Les résultats provisoires proclamés dans la nuit de lundi à mardi par la Commission électorale nationale indépendante (Cena) confirment la large avance de Romuald Wadagni. Ces résultats portent sur 90% des bulletins dépouillés. Il va succèdé le 23 mai à Patrice Talon qui tire sa révérence après deux quinquennats, conformément à la Constitution. Au cours de ses deux mandats, le Bénin a connu un boom économique mais aussi une augmentation des violences jihadistes dans le nord et un tour de vis sur les libertés publiques.
Alors que le pays retenait son souffle dans l’attente des chiffres officiels, Paul Hounkpè a choisi de briser le silence. Par un communiqué diffusé ce lundi, le leader des Forces Cauris pour un Bénin émergent (FCBE) a acté la victoire de Romuald Wadagni, avant même que la CENA ne monte au créneau. Il obtient 5,95%. Pour beaucoup, ce geste a agi comme une soupape de sécurité, apaisant les tensions post-électorales. Dans les rues, si l’humilité du candidat est saluée, sa rapidité d’exécution divise.

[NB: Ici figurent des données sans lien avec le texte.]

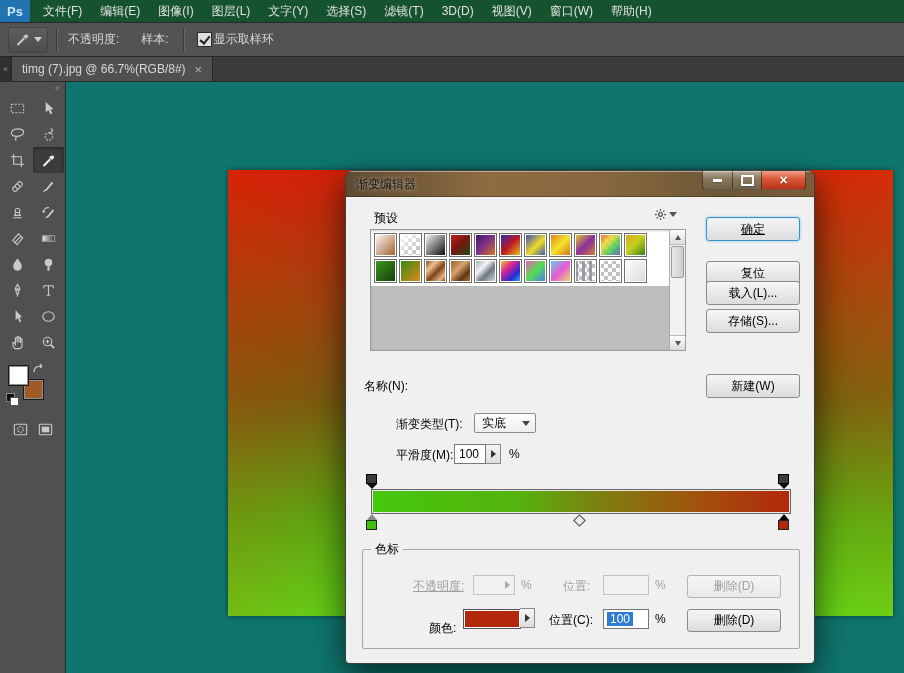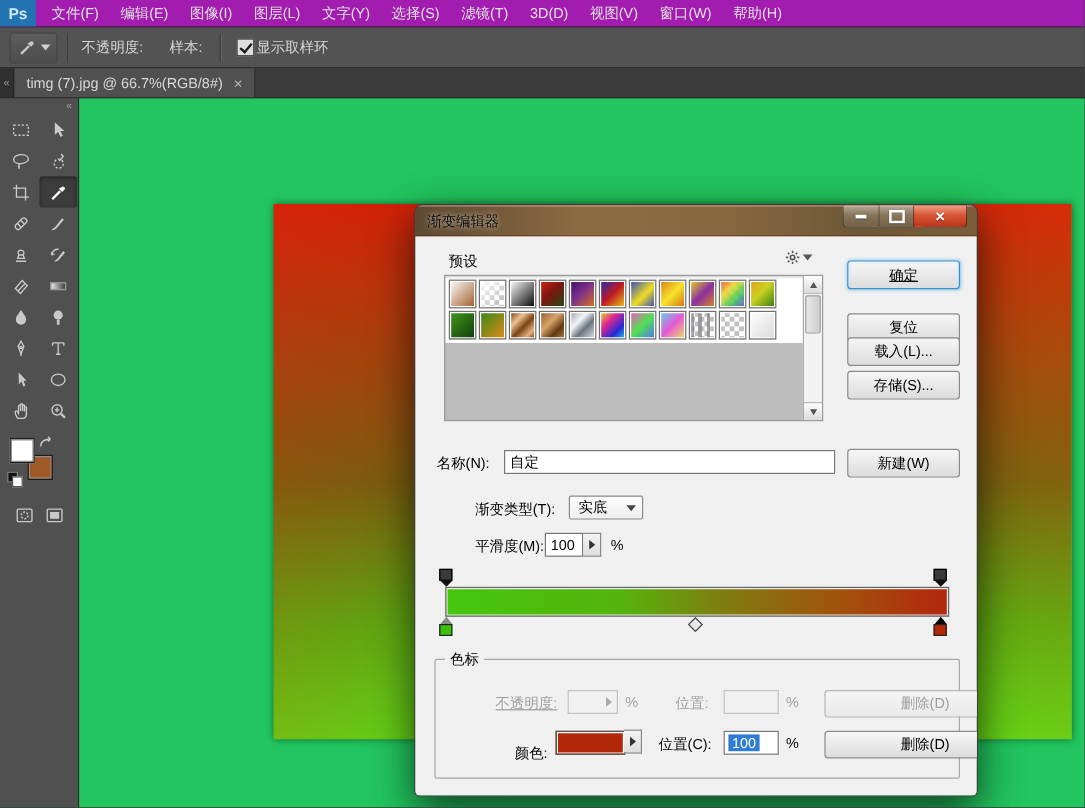"Ps" .menubar { background: #a21caf -> #14532d }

« Ça dénote un peu de la maturité de notre démocratie. C’est sûr que M. Hounkpè a des émissaires dans tout le pays qui ont certainement ramené ses scores dans les différentes contrées, qui l’ont poussé à rapidement déclarer sa défaite ». « Je ne sais pas pourquoi il s’est un peu précipité, puisque logiquement il devait laisser le Sénat dire les dernières tendances. On suppose qu’il a voulu parler, il a voulu féliciter son homologue Wadagni, mais en réalité il ne devait pas s’agiter ». « C’est une preuve d’humilité. Un peu précipité certes, mais à voir tout ce qu’il s’est passé sur le terrain, dans les bureaux de vote respectifs, je pense qu’on ne pourrait pas avoir une autre réaction de Hounkpè que celle qu’il vient de manifester. Donc c’est bon pour la démocratie ».
Mutisme et grandeur
Fait marquant : après la publication de ce texte, le camp de l’opposant Paul Hounkpé s’est muré dans un mutisme total. Ses proches n’ont souhaité faire ni commentaire, ni déclaration supplémentaire. Un silence qui laisse le communiqué pour seul héritage de cette campagne.
Pour Sitou Aloïs Djibom, analyste politique et président du mouvement S.U.D, cette reconnaissance anticipée, bien que solitaire dans sa forme, est une preuve de grandeur qui s’aligne sur la réalité du terrain.